There’s BYU, down 21 points with two-and-a-half minutes to play. Cougar fans leave the stadium in droves. Those at home turn off their televisions and radios. A loss to SMU seems inevitable. But, the BYU team doesn’t give up. They stage one of the greatest comebacks in college football history and win 46-45.
So, what’s the point?
Utah, led by Governor Leavitt, is waging a battle to keep high-level nuclear waste from being stored in the state. It’s the fourth quarter and some disillusioned legislators believe victory is out of reach. They say federal approval to store the nation’s waste on the Goshute Reservation is virtually guaranteed. And since the game is lost why not offer an alternative Utah site and reap a financial windfall.

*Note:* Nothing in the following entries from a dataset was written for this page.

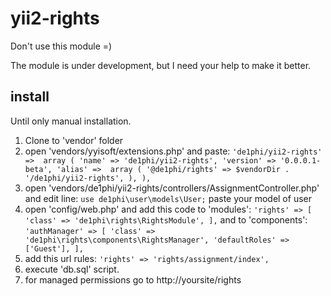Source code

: yii2-rights
===========

Don't use this module =) 

The module is under development, but I need your help to make it better.

install
--------

Until only manual installation.

1. Clone to 'vendor' folder
2. open 'vendors/yyisoft/extensions.php' and paste:
`
'de1phi/yii2-rights' => 
  array (
    'name' => 'de1phi/yii2-rights',
    'version' => '0.0.0.1-beta',
    'alias' => 
    array (
      '@de1phi/rights' => $vendorDir . '/de1phi/yii2-rights',
    ),
  ),
`
3. open 'vendors/de1phi/yii2-rights/controllers/AssignmentController.php' and edit line:
`use de1phi\user\models\User;`
paste your model of user
4. open 'config/web.php' and add this code to 'modules':
`'rights' => [
    'class' => 'de1phi\rights\RightsModule',
],`
and to 'components':
`
'authManager' => [
    'class' => 'de1phi\rights\components\RightsManager',
    'defaultRoles' => ['Guest'],
],
`
5. add this url rules:
`'rights' => 'rights/assignment/index',`
6. execute 'db.sql' script.
7. for managed permissions go to http://yoursite/rights
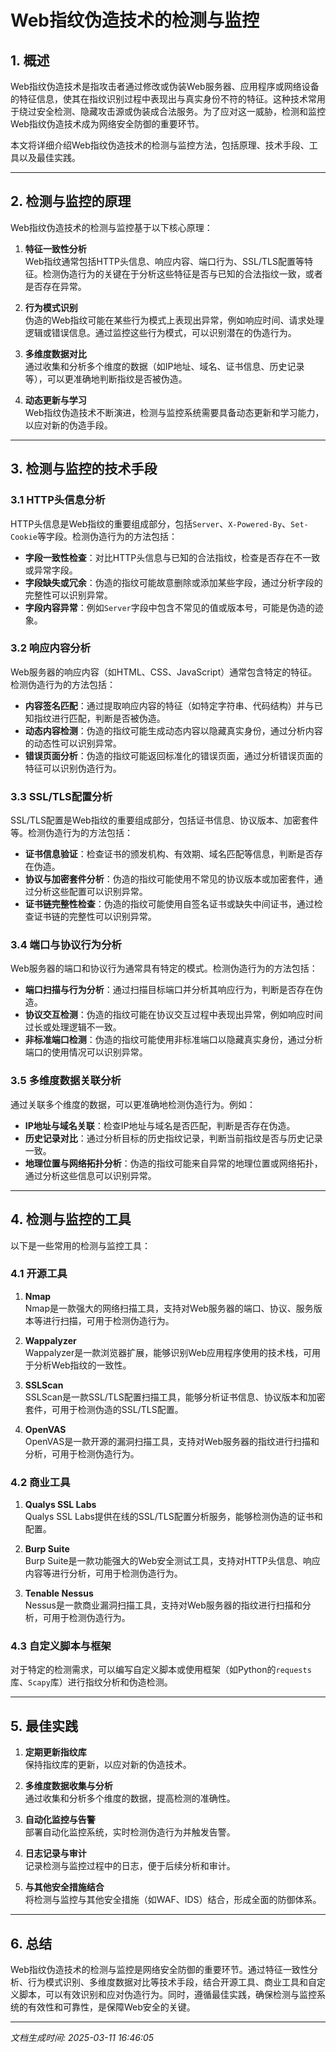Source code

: # Web指纹伪造技术的检测与监控

## 1. 概述

Web指纹伪造技术是指攻击者通过修改或伪装Web服务器、应用程序或网络设备的特征信息，使其在指纹识别过程中表现出与真实身份不符的特征。这种技术常用于绕过安全检测、隐藏攻击源或伪装成合法服务。为了应对这一威胁，检测和监控Web指纹伪造技术成为网络安全防御的重要环节。

本文将详细介绍Web指纹伪造技术的检测与监控方法，包括原理、技术手段、工具以及最佳实践。

---

## 2. 检测与监控的原理

Web指纹伪造技术的检测与监控基于以下核心原理：

1. **特征一致性分析**  
   Web指纹通常包括HTTP头信息、响应内容、端口行为、SSL/TLS配置等特征。检测伪造行为的关键在于分析这些特征是否与已知的合法指纹一致，或者是否存在异常。

2. **行为模式识别**  
   伪造的Web指纹可能在某些行为模式上表现出异常，例如响应时间、请求处理逻辑或错误信息。通过监控这些行为模式，可以识别潜在的伪造行为。

3. **多维度数据对比**  
   通过收集和分析多个维度的数据（如IP地址、域名、证书信息、历史记录等），可以更准确地判断指纹是否被伪造。

4. **动态更新与学习**  
   Web指纹伪造技术不断演进，检测与监控系统需要具备动态更新和学习能力，以应对新的伪造手段。

---

## 3. 检测与监控的技术手段

### 3.1 HTTP头信息分析

HTTP头信息是Web指纹的重要组成部分，包括`Server`、`X-Powered-By`、`Set-Cookie`等字段。检测伪造行为的方法包括：

- **字段一致性检查**：对比HTTP头信息与已知的合法指纹，检查是否存在不一致或异常字段。
- **字段缺失或冗余**：伪造的指纹可能故意删除或添加某些字段，通过分析字段的完整性可以识别异常。
- **字段内容异常**：例如`Server`字段中包含不常见的值或版本号，可能是伪造的迹象。

### 3.2 响应内容分析

Web服务器的响应内容（如HTML、CSS、JavaScript）通常包含特定的特征。检测伪造行为的方法包括：

- **内容签名匹配**：通过提取响应内容的特征（如特定字符串、代码结构）并与已知指纹进行匹配，判断是否被伪造。
- **动态内容检测**：伪造的指纹可能生成动态内容以隐藏真实身份，通过分析内容的动态性可以识别异常。
- **错误页面分析**：伪造的指纹可能返回标准化的错误页面，通过分析错误页面的特征可以识别伪造行为。

### 3.3 SSL/TLS配置分析

SSL/TLS配置是Web指纹的重要组成部分，包括证书信息、协议版本、加密套件等。检测伪造行为的方法包括：

- **证书信息验证**：检查证书的颁发机构、有效期、域名匹配等信息，判断是否存在伪造。
- **协议与加密套件分析**：伪造的指纹可能使用不常见的协议版本或加密套件，通过分析这些配置可以识别异常。
- **证书链完整性检查**：伪造的指纹可能使用自签名证书或缺失中间证书，通过检查证书链的完整性可以识别异常。

### 3.4 端口与协议行为分析

Web服务器的端口和协议行为通常具有特定的模式。检测伪造行为的方法包括：

- **端口扫描与行为分析**：通过扫描目标端口并分析其响应行为，判断是否存在伪造。
- **协议交互检测**：伪造的指纹可能在协议交互过程中表现出异常，例如响应时间过长或处理逻辑不一致。
- **非标准端口检测**：伪造的指纹可能使用非标准端口以隐藏真实身份，通过分析端口的使用情况可以识别异常。

### 3.5 多维度数据关联分析

通过关联多个维度的数据，可以更准确地检测伪造行为。例如：

- **IP地址与域名关联**：检查IP地址与域名是否匹配，判断是否存在伪造。
- **历史记录对比**：通过分析目标的历史指纹记录，判断当前指纹是否与历史记录一致。
- **地理位置与网络拓扑分析**：伪造的指纹可能来自异常的地理位置或网络拓扑，通过分析这些信息可以识别异常。

---

## 4. 检测与监控的工具

以下是一些常用的检测与监控工具：

### 4.1 开源工具

1. **Nmap**  
   Nmap是一款强大的网络扫描工具，支持对Web服务器的端口、协议、服务版本等进行扫描，可用于检测伪造行为。

2. **Wappalyzer**  
   Wappalyzer是一款浏览器扩展，能够识别Web应用程序使用的技术栈，可用于分析Web指纹的一致性。

3. **SSLScan**  
   SSLScan是一款SSL/TLS配置扫描工具，能够分析证书信息、协议版本和加密套件，可用于检测伪造的SSL/TLS配置。

4. **OpenVAS**  
   OpenVAS是一款开源的漏洞扫描工具，支持对Web服务器的指纹进行扫描和分析，可用于检测伪造行为。

### 4.2 商业工具

1. **Qualys SSL Labs**  
   Qualys SSL Labs提供在线的SSL/TLS配置分析服务，能够检测伪造的证书和配置。

2. **Burp Suite**  
   Burp Suite是一款功能强大的Web安全测试工具，支持对HTTP头信息、响应内容等进行分析，可用于检测伪造行为。

3. **Tenable Nessus**  
   Nessus是一款商业漏洞扫描工具，支持对Web服务器的指纹进行扫描和分析，可用于检测伪造行为。

### 4.3 自定义脚本与框架

对于特定的检测需求，可以编写自定义脚本或使用框架（如Python的`requests`库、`Scapy`库）进行指纹分析和伪造检测。

---

## 5. 最佳实践

1. **定期更新指纹库**  
   保持指纹库的更新，以应对新的伪造技术。

2. **多维度数据收集与分析**  
   通过收集和分析多个维度的数据，提高检测的准确性。

3. **自动化监控与告警**  
   部署自动化监控系统，实时检测伪造行为并触发告警。

4. **日志记录与审计**  
   记录检测与监控过程中的日志，便于后续分析和审计。

5. **与其他安全措施结合**  
   将检测与监控与其他安全措施（如WAF、IDS）结合，形成全面的防御体系。

---

## 6. 总结

Web指纹伪造技术的检测与监控是网络安全防御的重要环节。通过特征一致性分析、行为模式识别、多维度数据对比等技术手段，结合开源工具、商业工具和自定义脚本，可以有效识别和应对伪造行为。同时，遵循最佳实践，确保检测与监控系统的有效性和可靠性，是保障Web安全的关键。

---

*文档生成时间: 2025-03-11 16:46:05*
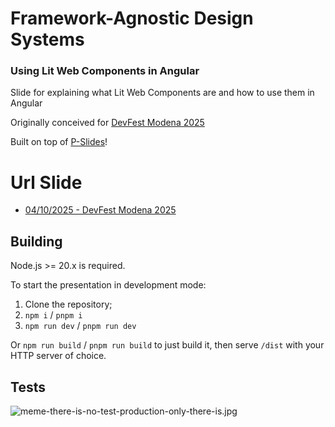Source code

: # Framework-Agnostic Design Systems

### Using Lit Web Components in Angular

Slide for explaining what Lit Web Components are and how to use them in Angular

Originally conceived for [DevFest Modena 2025](https://devfest.modena.it/)

Built on top of [P-Slides](https://github.com/MaxArt2501/p-slides)!

# Url Slide

- [04/10/2025 - DevFest Modena 2025](https://talk-framework-agnostic-copmonent-with-lit.pages.dev/devfest-modena/)

## Building

Node.js >= 20.x is required.

To start the presentation in development mode:

1. Clone the repository;
2. `npm i` / `pnpm i`
3. `npm run dev` / `pnpm run dev`

Or `npm run build` / `pnpm run build` to just build it, then serve `/dist` with your HTTP server of choice.

## Tests

![meme-there-is-no-test-production-only-there-is.jpg](https://i.postimg.cc/9Q477w17/meme-there-is-no-test-production-only-there-is.jpg)
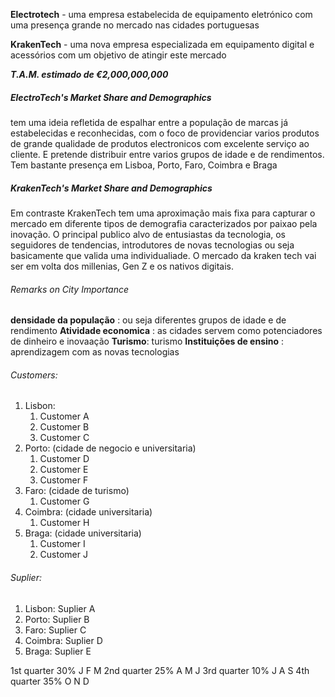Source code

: 
**Electrotech** - uma empresa estabelecida de equipamento eletrónico com uma presença grande no mercado nas cidades portuguesas

**KrakenTech** -  uma nova empresa especializada em equipamento digital e acessórios com um objetivo de atingir este mercado

***T.A.M. estimado de €2,000,000,000***

##### ElectroTech's Market Share and Demographics

tem uma ideia refletida de espalhar entre a população de marcas já estabelecidas e reconhecidas, com o foco de providenciar varios produtos de grande qualidade de produtos electronicos com  excelente serviço ao cliente. E pretende distribuir entre varios grupos de idade e de rendimentos. Tem bastante presença em Lisboa, Porto, Faro, Coimbra e Braga

##### KrakenTech's Market Share and Demographics

Em contraste KrakenTech tem uma aproximação mais fixa para capturar o mercado em diferente tipos de demografia caracterizados por paixao pela inovação. O principal publico alvo de entusiastas da tecnologia, os seguidores de tendencias, introdutores de novas tecnologias ou seja basicamente que valida uma individualiade.
O mercado da kraken tech vai ser em volta dos millenias, Gen Z e os nativos digitais.

###### Remarks on City Importance

**densidade da população** : ou seja diferentes grupos de idade e de rendimento 
**Atividade economica** : as cidades servem como potenciadores de dinheiro e inovaação
**Turismo**: turismo
**Instituições de ensino** : aprendizagem com as novas tecnologias

###### Customers:
1. Lisbon:
	1. Customer A 
	2. Customer B
	3. Customer C
2. Porto: (cidade de negocio e universitaria)
	1. Customer D
	2. Customer E
	3. Customer F
3. Faro: (cidade de turismo)
	1. Customer G
4. Coimbra: (cidade universitaria)
	1. Customer H
5. Braga: (cidade universitaria)
	1. Customer I 
	2. Customer J 

###### Suplier:
1. Lisbon: Suplier A
2. Porto: Suplier B
3. Faro: Suplier C
4. Coimbra: Suplier D
5. Braga: Suplier E

1st quarter 30% J F M
2nd quarter 25% A M J
3rd quarter 10% J A S
4th quarter 35% O N D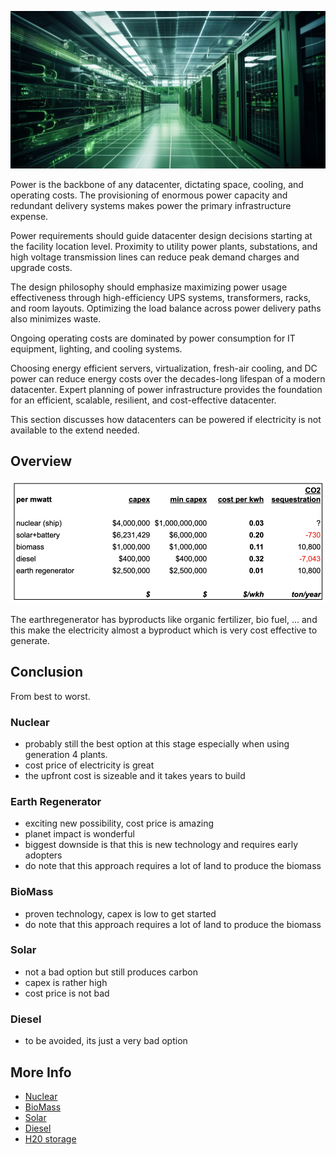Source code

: ![](img/poweroverview.png)

Power is the backbone of any datacenter, dictating space, cooling, and operating costs. The provisioning of enormous power capacity and redundant delivery systems makes power the primary infrastructure expense. 

Power requirements should guide datacenter design decisions starting at the facility location level. Proximity to utility power plants, substations, and high voltage transmission lines can reduce peak demand charges and upgrade costs. 

The design philosophy should emphasize maximizing power usage effectiveness through high-efficiency UPS systems, transformers, racks, and room layouts. Optimizing the load balance across power delivery paths also minimizes waste. 

Ongoing operating costs are dominated by power consumption for IT equipment, lighting, and cooling systems. 

Choosing energy efficient servers, virtualization, fresh-air cooling, and DC power can reduce energy costs over the decades-long lifespan of a modern datacenter. Expert planning of power infrastructure provides the foundation for an efficient, scalable, resilient, and cost-effective datacenter.

This section discusses how datacenters can be powered if electricity is not available to the extend needed.

## Overview

![](img/overview_power.png)

The earthregenerator has byproducts like organic fertilizer, bio fuel, ... and this make the electricity almost a byproduct which is very cost effective to generate.

## Conclusion

From best to worst.

### Nuclear

- probably still the best option at this stage especially when using generation 4 plants.
- cost price of electricity is great
- the upfront cost is sizeable and it takes years to build

### Earth Regenerator

- exciting new possibility, cost price is amazing
- planet impact is wonderful
- biggest downside is that this is new technology and requires early adopters
- do note that this approach requires a lot of land to produce the biomass

### BioMass

- proven technology, capex is low to get started 
- do note that this approach requires a lot of land to produce the biomass

### Solar

- not a bad option but still produces carbon
- capex is rather high
- cost price is not bad

### Diesel

- to be avoided, its just a very bad option

## More Info

- [Nuclear](power_nuclear.md)
- [BioMass](power_biomass.md)
- [Solar](power_solar.md)
- [Diesel](power_diesel.md)
- [H20 storage](power_h20.md)

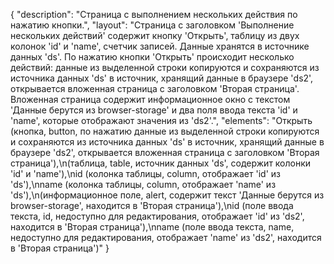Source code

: {
"description": "Страница с выполнением нескольких действия по нажатию кнопки.",
"layout": "Страница с заголовком 'Выполнение нескольких действий' содержит кнопку 'Открыть', таблицу из двух колонок 'id' и 'name', счетчик записей. Данные хранятся в источнике данных 'ds'. По нажатию кнопки 'Открыть' происходит несколько действий: данные из выделенной строки копируются и сохраняются из источника данных 'ds' в источник, хранящий данные в браузере 'ds2', открывается вложенная страница с заголовком 'Вторая страница'. Вложенная страница содержит информационное окно  с текстом 'Данные берутся из browser-storage' и два поля ввода текста 'id' и 'name', которые отображают значения из 'ds2'.",
"elements": "Открыть (кнопка, button, по нажатию данные из выделенной строки копируются и сохраняются из источника данных 'ds' в источник, хранящий данные в браузере 'ds2', открывается вложенная страница с заголовком 'Вторая страница'),\n(таблица, table, источник данных 'ds', содержит колонки 'id' и 'name'),\nid (колонка таблицы, column, отображает 'id' из 'ds'),\nname (колонка таблицы, column, отображает 'name' из 'ds'),\n(информационное поле, alert, содержит текст 'Данные берутся из browser-storage', находится в 'Вторая страница'),\nid (поле ввода текста, id, недоступно для редактирования, отображает 'id' из 'ds2', находится в 'Вторая страница'),\nname (поле ввода текста, name, недоступно для редактирования, отображает 'name' из 'ds2', находится в 'Вторая страница')"
}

Those lawmakers are forgetting the real bottom line: Utah must not become the nation’s dumping ground for high-level nuclear waste. It doesn’t matter if it is a site in Skull Valley or a more isolated location in Southeastern Utah, as they’re proposing.
At this stage in the fight to keep nuclear waste out of Utah, a united front of opposition is more important than having key lawmakers spouting off about ill-conceived alternatives.
It may be the fourth quarter with the state facing an uphill battle, but as Yogi once said, and the Cougars proved in 1980, "it ain’t over ‘til it’s over."